Donna counts CEOs, general counsels, law firms, Fortune 50 corporations and boards of directors and executives among her clients. The depth and breadth of her trial and counseling experience, including her notable success in expeditiously and creatively solving the most difficult problems companies face—often preventing full-blown litigation—, make her uniquely suited to step into problem cases, frequently on the eve of trial. Her caseload includes “me too”-threatened litigation involving CEOs, general counsels, executives and law firm partners. Donna is a regular and trusted advisor to boards of directors and senior executive leaders on leadership, organizational change and “bet the company” problems.

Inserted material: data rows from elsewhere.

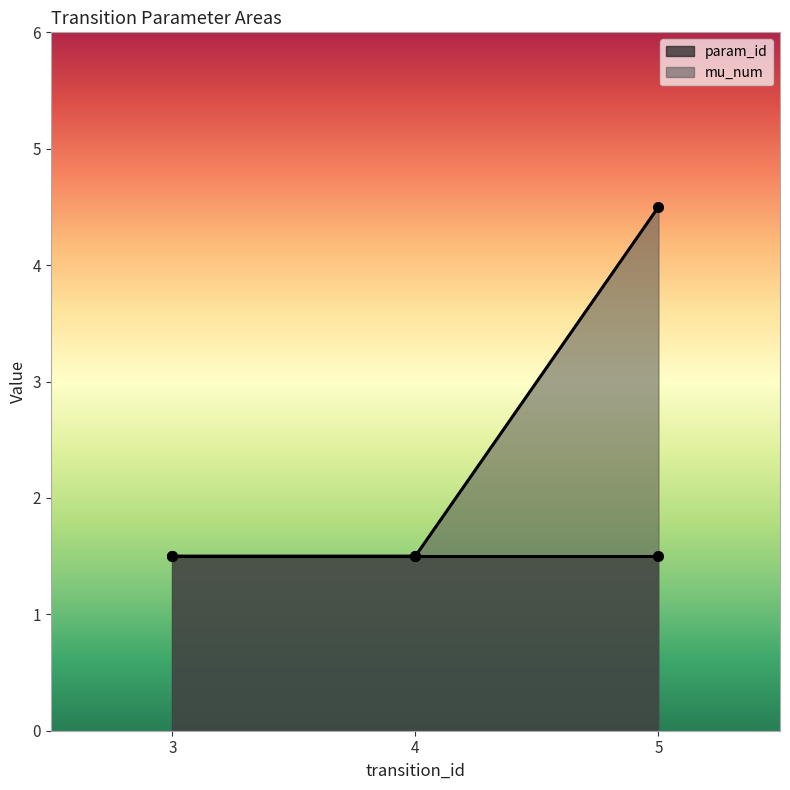

What is the average value of the mu_num series?

2.5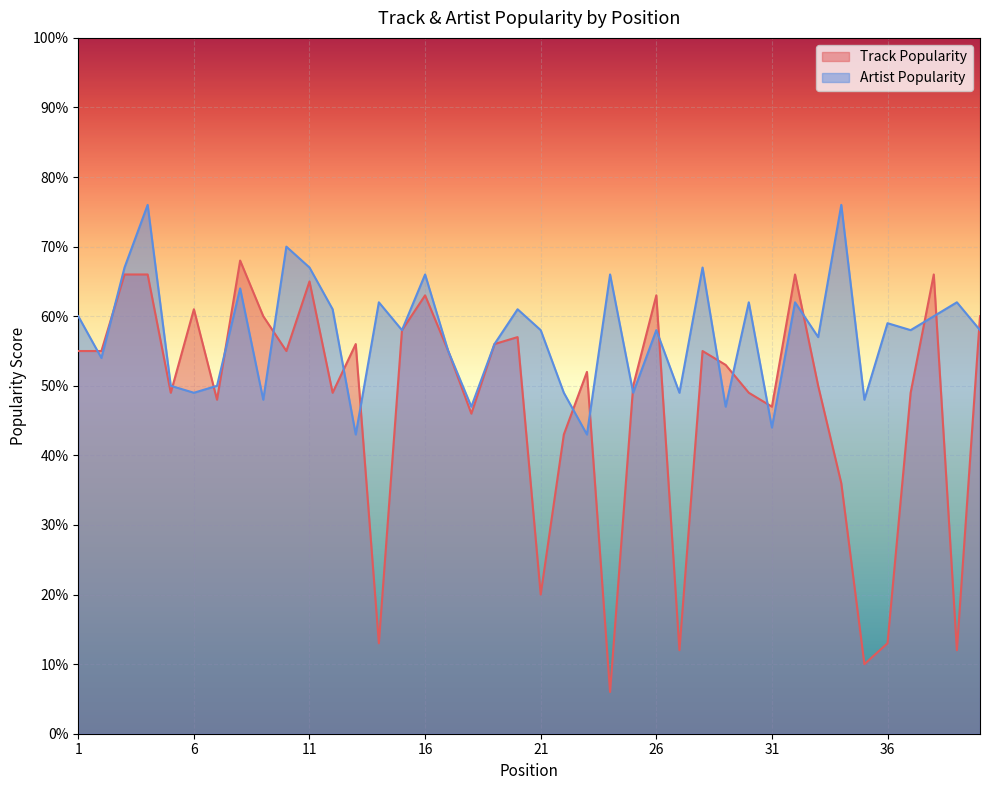

Which category has the highest value in the Track Popularity series?

8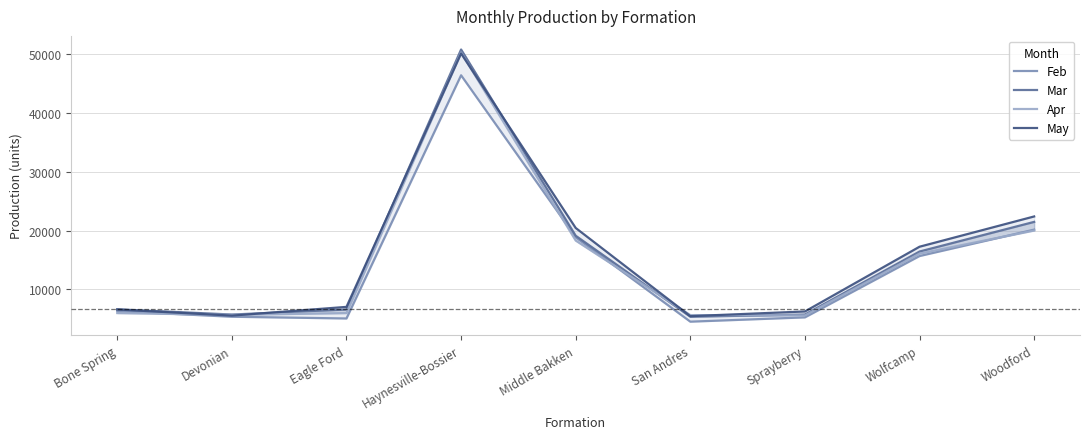

Which series changed the most between Devonian and Wolfcamp?

May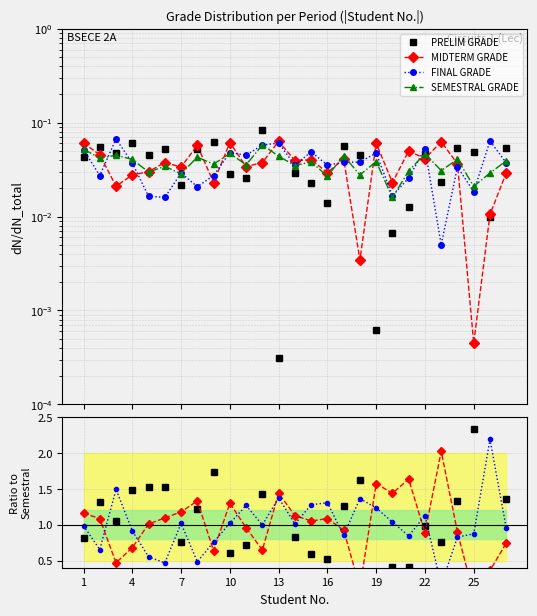

Where is the first local minimum for PRELIM GRADE?

7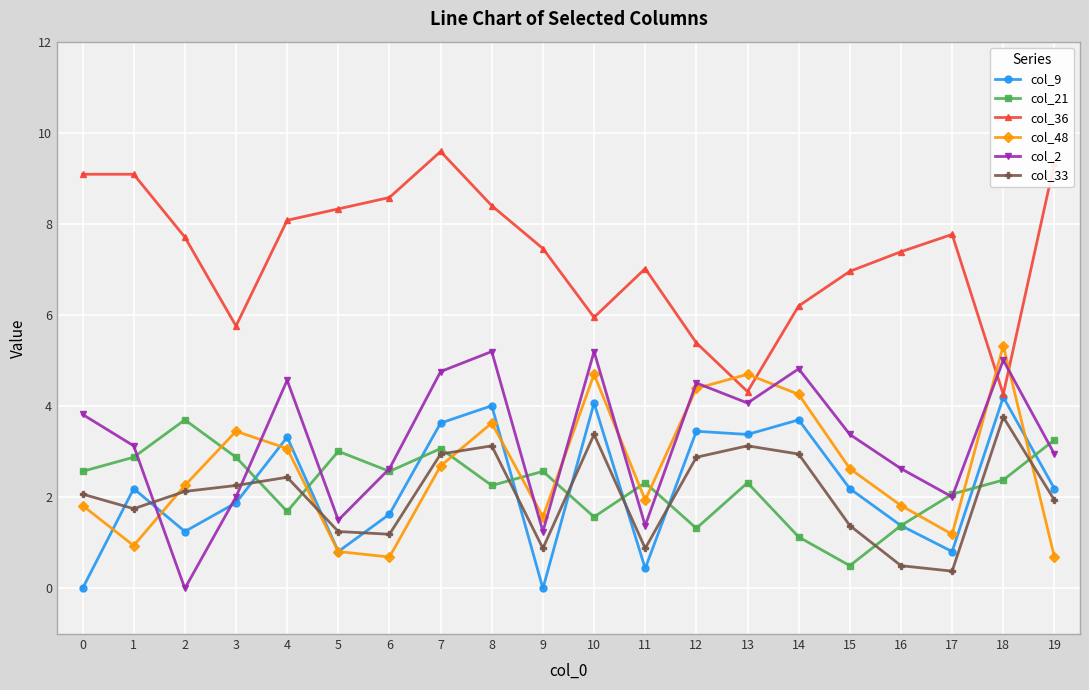

What are all the series names shown in the legend?

col_9, col_21, col_36, col_48, col_2, col_33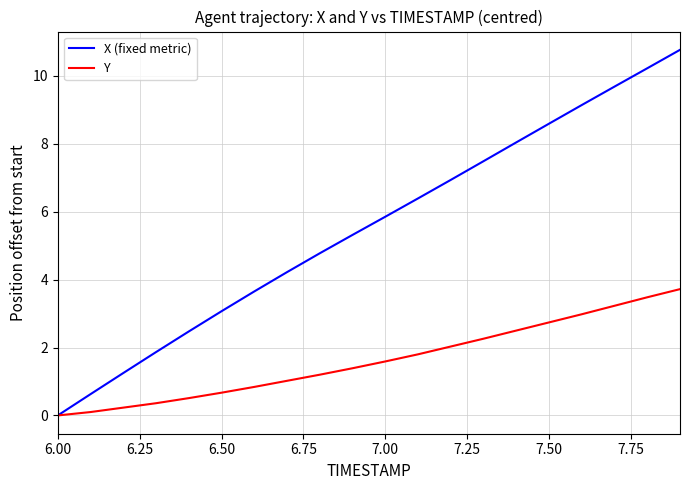

Reading right to left, transcribe all the data shown in this chart.

X (fixed metric): 10.8	10.2	9.7	9.1	8.6	8.0	7.5	6.9	6.4	5.9	5.3	4.8	4.2	3.7	3.1	2.5	1.9	1.2	0.6	0.0
Y: 3.7	3.5	3.2	3.0	2.7	2.5	2.3	2.0	1.8	1.6	1.4	1.2	1.0	0.8	0.7	0.5	0.4	0.2	0.1	0.0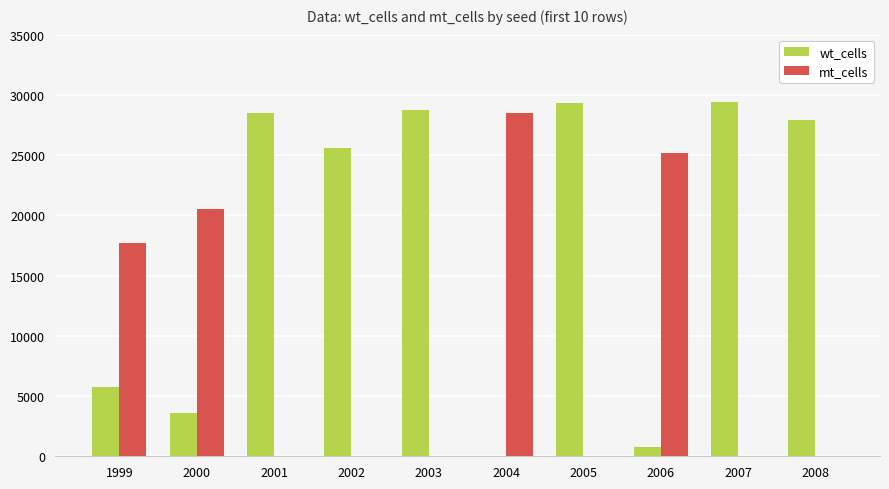

Is the value of mt_cells at 2007 greater than the value of wt_cells at 2006?

No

For 10 years Donna served as co-chair of the Paul Hastings Employment Law practice in Los Angeles, as chair of the firm’s Women’s Initiative and as chair of Global Diversity. Paul Hastings’ Employment Law practice has been named Labor & Employment Litigation Firm of the Year by The American Lawyer.
Ms. Melby recently completed a three-year term as a member of the California Judicial Council, the policy-making body of the California Judiciary, the largest in the United States. She served as the only lawyer on the California Judicial Council’s Executive and Planning Committee, Litigation Management Committee, PCLC and other committees. Immediately prior to service on the California Judicial Council, Donna served as a member of the board of directors of the National Center for State Courts for six years, followed by three years as co-chair of the National Lawyers Committee for the National Center.
Donna is the sole California lawyer to serve by appointment of the conference of chief justices on the Civil Justice Initiative Project (CJI), a national initiative focused on improving the delivery of justice in the civil courts across the United States. The CJI authored “A Call to Action,” a white paper approved by the Conference of Chief Justices in 2016.
In addition to her early invitation to fellowship with the nation’s premier trial lawyer organizations, which limits membership to the top 1% to 5% of trial lawyers, Donna is former national president, national vice president and national president-elect of the American Board of Trial Advocates, the first woman elected to serve. She is a past trustee of the ABOTA Foundation and the first female president, vice president, and president-elect of the Los Angeles Chapter of ABOTA.
Donna is the recipient of the Warren Burger Award, the highest honor bestowed by the National Center for State Courts in recognition of individuals who have volunteered their time, talent and support to the improvement of the administration of justice in the state courts of the United States through extraordinary contributions of service and support to the National Center for State Courts. In 2018 Paul Hastings honored Donna with the Leonard Janofsky award for legal excellence in employment law.